I know you asked for suggestions on how to break in a hurry. However, I'd suggest not showing the animal this go-round if you're having difficulty with it's behavior. If you're able to take the time and do it as a gentling effort, the calf will be better in the longrun.


----------



## gone-a-milkin (Mar 4, 2007)

Fransismilker, I am glad you came back to share the donkey story.  I wonder how that method would work on teenagers...J/K, (kinda).

Sometimes calves learn real quick, just going behind the tractor for a little while. 

Be safe!


----------



## DairyGoatSlave (Dec 27, 2008)

myersfarm,
I cant check on her all the time as i dont have acess to her, she is on my colleges dairy unit that is available to us at cretin times. The kids that work there are in-charge of them. When I did my ffa and 4 H projects I took care of them myself, but sense shes not really my heifer i cant work with her like I want to.
Thanks so much everyone! I love the donkey or truck idea but we have PETA down our backs(CA, go figure) and im sure we would get problems from them, if she was at my house that hiefer would have a new buddy named jack  Im going out there tomorrow, Ill keep yall updated on how it goes, but dont hold your breath lol!


----------



## DairyGoatSlave (Dec 27, 2008)

We have progress!! I went out the dairy unit today. I was all alone so I got to show her how I do things  We worked quite nicely together! I washed her and even scrubbed her hooves! She tried to kick me only once, I kicked her back and it seemed to solve that problem. We even did a few laps around the pen. She tried to take off a few times, but got socked in the nose for it and quit trying to run off


----------



## indianheadranch (Sep 30, 2008)

Its not what you want, but is good info, i stole it from the net,

There are several ways in which you can halter break your calf. One is to begin by tying it to a post for a short period of time each day to accustom it to be restrained by a halter. Make certain that you secure the calf to a solid post and tie the lead high enough so that the calf will not get a leg over the rope. About 24 inches will allow the calf to stand or lie down as it desires.
As the calf is learning to respect the halter, you should begin brushing the calf. Be careful, as the calf will be scared and will possibly try to kick you. Brushing the animal while talking in a calm manner will do as much as anything to gentle the calf. (At first, it may be helpful to attach the brush to a stick or use a broom until the calf will let you close enough to brush him by hand.)

Fairs and stock shows require neck ties. All bulls must be tied up in the stall space with a neck rope (neck tie) and a halter. This is required to prevent an untied bull from breeding heifers that are tied up. Also, it will train your animal to stand straight in its tie-up area. So, you need to start working your bull early with the use of the neck tie.

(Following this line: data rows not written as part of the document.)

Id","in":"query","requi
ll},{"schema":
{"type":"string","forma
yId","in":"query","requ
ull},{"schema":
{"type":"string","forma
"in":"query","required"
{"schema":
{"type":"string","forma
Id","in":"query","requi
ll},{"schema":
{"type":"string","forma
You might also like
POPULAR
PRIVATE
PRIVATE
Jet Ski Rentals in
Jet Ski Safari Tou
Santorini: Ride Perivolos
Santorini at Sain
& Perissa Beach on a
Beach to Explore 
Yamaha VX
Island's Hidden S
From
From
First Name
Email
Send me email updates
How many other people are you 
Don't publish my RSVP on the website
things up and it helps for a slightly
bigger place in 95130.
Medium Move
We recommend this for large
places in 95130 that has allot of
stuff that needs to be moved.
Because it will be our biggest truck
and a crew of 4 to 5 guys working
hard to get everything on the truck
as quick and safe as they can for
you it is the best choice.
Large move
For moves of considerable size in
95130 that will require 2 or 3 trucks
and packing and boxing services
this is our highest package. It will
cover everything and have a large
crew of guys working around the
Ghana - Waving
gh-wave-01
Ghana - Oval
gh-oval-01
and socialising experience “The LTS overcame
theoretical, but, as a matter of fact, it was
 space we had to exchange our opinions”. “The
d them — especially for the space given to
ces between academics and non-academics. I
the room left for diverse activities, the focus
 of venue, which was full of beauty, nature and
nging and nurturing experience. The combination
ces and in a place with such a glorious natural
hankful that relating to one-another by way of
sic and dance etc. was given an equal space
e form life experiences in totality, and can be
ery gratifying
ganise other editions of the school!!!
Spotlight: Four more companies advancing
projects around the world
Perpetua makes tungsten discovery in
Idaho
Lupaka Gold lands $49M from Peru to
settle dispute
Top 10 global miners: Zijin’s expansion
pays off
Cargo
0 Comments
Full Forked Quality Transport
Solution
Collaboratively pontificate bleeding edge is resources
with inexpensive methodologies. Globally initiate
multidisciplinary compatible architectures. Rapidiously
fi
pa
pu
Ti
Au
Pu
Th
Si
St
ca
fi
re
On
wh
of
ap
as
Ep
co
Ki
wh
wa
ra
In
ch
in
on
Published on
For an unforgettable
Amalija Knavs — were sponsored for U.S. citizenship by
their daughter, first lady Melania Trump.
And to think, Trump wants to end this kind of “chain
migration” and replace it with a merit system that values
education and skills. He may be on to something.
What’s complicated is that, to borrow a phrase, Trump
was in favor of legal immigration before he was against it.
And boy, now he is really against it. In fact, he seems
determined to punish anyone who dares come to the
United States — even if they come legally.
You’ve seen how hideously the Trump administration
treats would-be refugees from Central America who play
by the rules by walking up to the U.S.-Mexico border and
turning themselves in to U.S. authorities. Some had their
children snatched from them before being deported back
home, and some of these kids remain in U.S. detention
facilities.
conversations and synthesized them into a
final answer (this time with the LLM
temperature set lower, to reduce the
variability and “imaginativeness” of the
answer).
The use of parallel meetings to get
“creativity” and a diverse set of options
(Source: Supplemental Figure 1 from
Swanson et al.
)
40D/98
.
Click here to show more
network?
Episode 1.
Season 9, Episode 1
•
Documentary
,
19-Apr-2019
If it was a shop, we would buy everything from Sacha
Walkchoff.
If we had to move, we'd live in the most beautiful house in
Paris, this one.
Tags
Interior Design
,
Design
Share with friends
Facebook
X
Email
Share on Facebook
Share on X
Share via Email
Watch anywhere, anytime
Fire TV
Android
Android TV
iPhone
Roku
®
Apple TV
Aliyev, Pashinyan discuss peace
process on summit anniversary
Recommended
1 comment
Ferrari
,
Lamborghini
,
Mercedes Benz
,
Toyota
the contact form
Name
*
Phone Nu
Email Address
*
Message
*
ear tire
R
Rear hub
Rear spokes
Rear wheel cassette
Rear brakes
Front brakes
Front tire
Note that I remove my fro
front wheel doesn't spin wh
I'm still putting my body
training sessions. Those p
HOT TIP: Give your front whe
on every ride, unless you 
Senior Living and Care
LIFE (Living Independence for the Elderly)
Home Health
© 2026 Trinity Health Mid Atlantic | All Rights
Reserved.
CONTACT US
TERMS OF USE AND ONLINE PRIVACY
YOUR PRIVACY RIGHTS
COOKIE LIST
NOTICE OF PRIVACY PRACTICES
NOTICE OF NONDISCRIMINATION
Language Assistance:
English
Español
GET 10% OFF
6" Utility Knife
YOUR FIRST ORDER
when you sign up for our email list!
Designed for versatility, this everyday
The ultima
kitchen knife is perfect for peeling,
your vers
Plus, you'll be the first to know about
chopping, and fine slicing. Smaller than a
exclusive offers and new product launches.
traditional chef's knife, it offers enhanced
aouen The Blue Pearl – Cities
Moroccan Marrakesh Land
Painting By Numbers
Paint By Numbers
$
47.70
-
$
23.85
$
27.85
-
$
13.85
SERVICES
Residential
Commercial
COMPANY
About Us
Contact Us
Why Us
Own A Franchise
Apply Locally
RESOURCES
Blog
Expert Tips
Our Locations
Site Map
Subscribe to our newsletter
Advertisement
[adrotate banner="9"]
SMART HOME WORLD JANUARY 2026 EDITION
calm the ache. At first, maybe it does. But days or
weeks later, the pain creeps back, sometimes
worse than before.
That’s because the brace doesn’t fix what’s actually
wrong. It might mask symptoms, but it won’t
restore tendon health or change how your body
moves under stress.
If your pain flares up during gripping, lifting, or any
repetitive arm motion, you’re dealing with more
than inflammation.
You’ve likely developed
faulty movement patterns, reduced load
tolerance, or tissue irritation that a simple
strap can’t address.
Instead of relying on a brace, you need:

By leaving the halter on the calf in the early stages of training and allowing it to step on the lead as it drags will help to train the calf so that when the lead rope is pulled, the calf should respond. When the rope is stepped on, the calf's head will be pulled around and pressure will be applied to its nose and chin until it stops fighting the halter. Also, this will help make your job easier as this practice will keep the nose and chin area tender enough to make handling easier in the early stage.

After your calf has learned to stand and not continually fight and pull on the halter, it will be time to train it to lead. Start out in a small pen and don't expect too much too soon. Begin by pulling the calf to one side and then the other. This pulls the calf off balance somewhat and it will naturally move around in the direction you are pulling. When the calf gives in to the halter, you should relax the strain somewhat to let it know that when it responds to your pulling, the pressure will go away. Care should be taken to never let the calf break away when being led as it will remember it and try to break loose again. Reward the calf when it responds well by brushing, petting or scratching.

After the calf has learned to lead, it is time to begin practicing show ring procedures. Begin starting, stopping, setting up its feet, and always remember to hold the calf's head up. Invite other people to drop by when you are working with your calf to help it get used to having strangers around. They should walk around the animal and touch it as will the judge and others once you arrive at a show.

Exercise and brushing should become a daily routine with you and your calf. This not only helps improve the calf's trained skills, but also helps to strengthen its feet and legs, imroves its muscle development, and increases its appetite.


----------



## DairyGoatSlave (Dec 27, 2008)

Thanks very much


----------



## harplade (Jul 14, 2005)

does verbal praise from its primary caretaker also work? I'm working with a young calf now and i'm always trying to praise her when she does well.

Am I just wasting breath or does that work with cows like it does with dogs?


----------



## Cheryl aka JM (Aug 7, 2007)

I don't know if verbal praise works to tame a wild calf~ but based on the fact that my calves calm down when I talk to them if they are in a stressful situation (like when I wanted them to load in the trailer or when strangers want to pet them) I'd imagine a calm soothing voice they recognize as the source of food and comfort helps.


----------



## DairyGoatSlave (Dec 27, 2008)

Yeah, praise does work, as long as you dont do the "squeaky" voice like you might with other animals. Like cheryl said, calm and soothing voice. I talk to my heifer so that when I do talk its not like "holy crap! what just came out of the human? its gona eeaaaattt mmmeeeeee" reaction


----------